The priestess spread her hands. “Pyrre’s more than capable when it comes to putting sharp pieces of steel in the softest parts of the enemies of our shining empire, but sometimes,” she winked at him, “you need a woman along who can make your whole world explode.”
She lingered on that last word, shaping her lips into an O around the vowel.
“You’re in demolitions, too,” Ruc said.
“I prefer to tell people I’m in conflagrations.”
“She’s a priestess,” Kossal cut in irritably. “I’m a priest. She…” he went on, stabbing a finger at me, “is an acolyte of our god. Now,” he rounded on Ruc, “can we discuss what we saw on the transport?”
“Why do you care about the transport,” Ruc asked warily, “if you don’t care about Dombang?”

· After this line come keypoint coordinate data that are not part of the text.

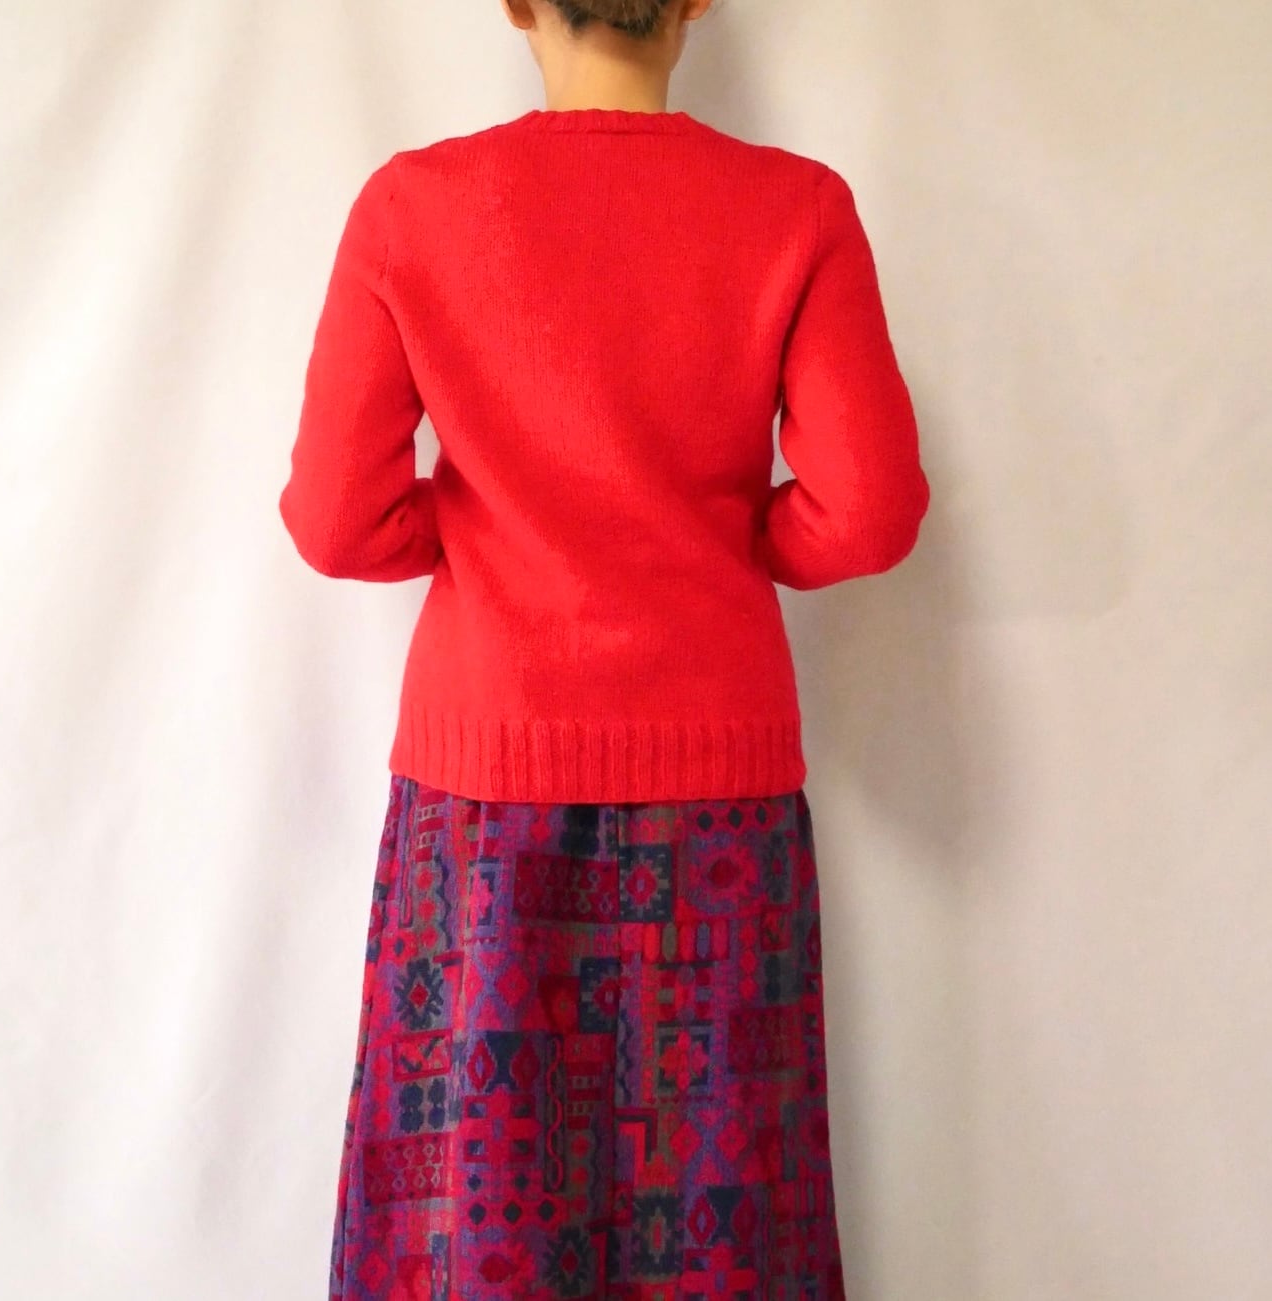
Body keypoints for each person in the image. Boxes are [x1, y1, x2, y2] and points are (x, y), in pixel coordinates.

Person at [278, 0, 930, 1295]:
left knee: (474, 1222)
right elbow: (867, 510)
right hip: (720, 807)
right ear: (694, 3)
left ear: (520, 5)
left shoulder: (415, 207)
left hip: (482, 800)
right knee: (720, 1214)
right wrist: (729, 544)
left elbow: (335, 518)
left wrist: (476, 536)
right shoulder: (795, 209)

“He does care,” I said. “He’s Kettral. He’s been fighting for Annur for the last fifty years, but he inherited the last generation’s rigid, idiotic secrecy protocols, which means he’s never going to tell you he’s Kettral, even if you tie him to a table and light him on fire.”
“Which I, for one, do not recommend,” Ela put in.
“I care what happened on the boat,” Kossal said, as though we’d never spoken, “because anyone ripping the throats out of armed men is a servant of my god, an adept servant, and I am always eager to meet my fellows in the faith.”
Ruc shook his head. “The people who ripped out the throats on the boat worship the old gods of this city: Kem Anh, Hang Loc, Sinn.”
“Ananshael is an old god. These others are imposters.”
“On that we agree,” Ruc said. “But they’re imposters who have proven surprisingly durable. People in this delta have worshipped them for thousands of years, as far back as the records go and further. All the way to Dombang’s founding during the Csestriim wars, if you believe the city’s myths. Annur outlawed the worship, but all the legions they send can’t seem to kill the old trinity.”
Kossal drummed his fingers on the table, noticed the half of the snake he’d set aside, picked it up, and bit into the scaly hide. “We’re coming,” he announced around the flesh filling his mouth.
“Coming where?” Ruc asked.
“With you into the delta. To see these Vuo Ton.”
Ela laughed again. I half hated her, but a woman could get drunk on that laugh.
“You want to help?” Ruc asked. “If you’re Skullsworn, then what the fuck do you care about the politics of Dombang?”
“I don’t,” Kossal replied, pausing to pick a bone out from between his teeth with that same wooden splinter. “But I take offense when I hear of things that can’t be killed. In the name of my god, I’m inclined to find them and kill them.”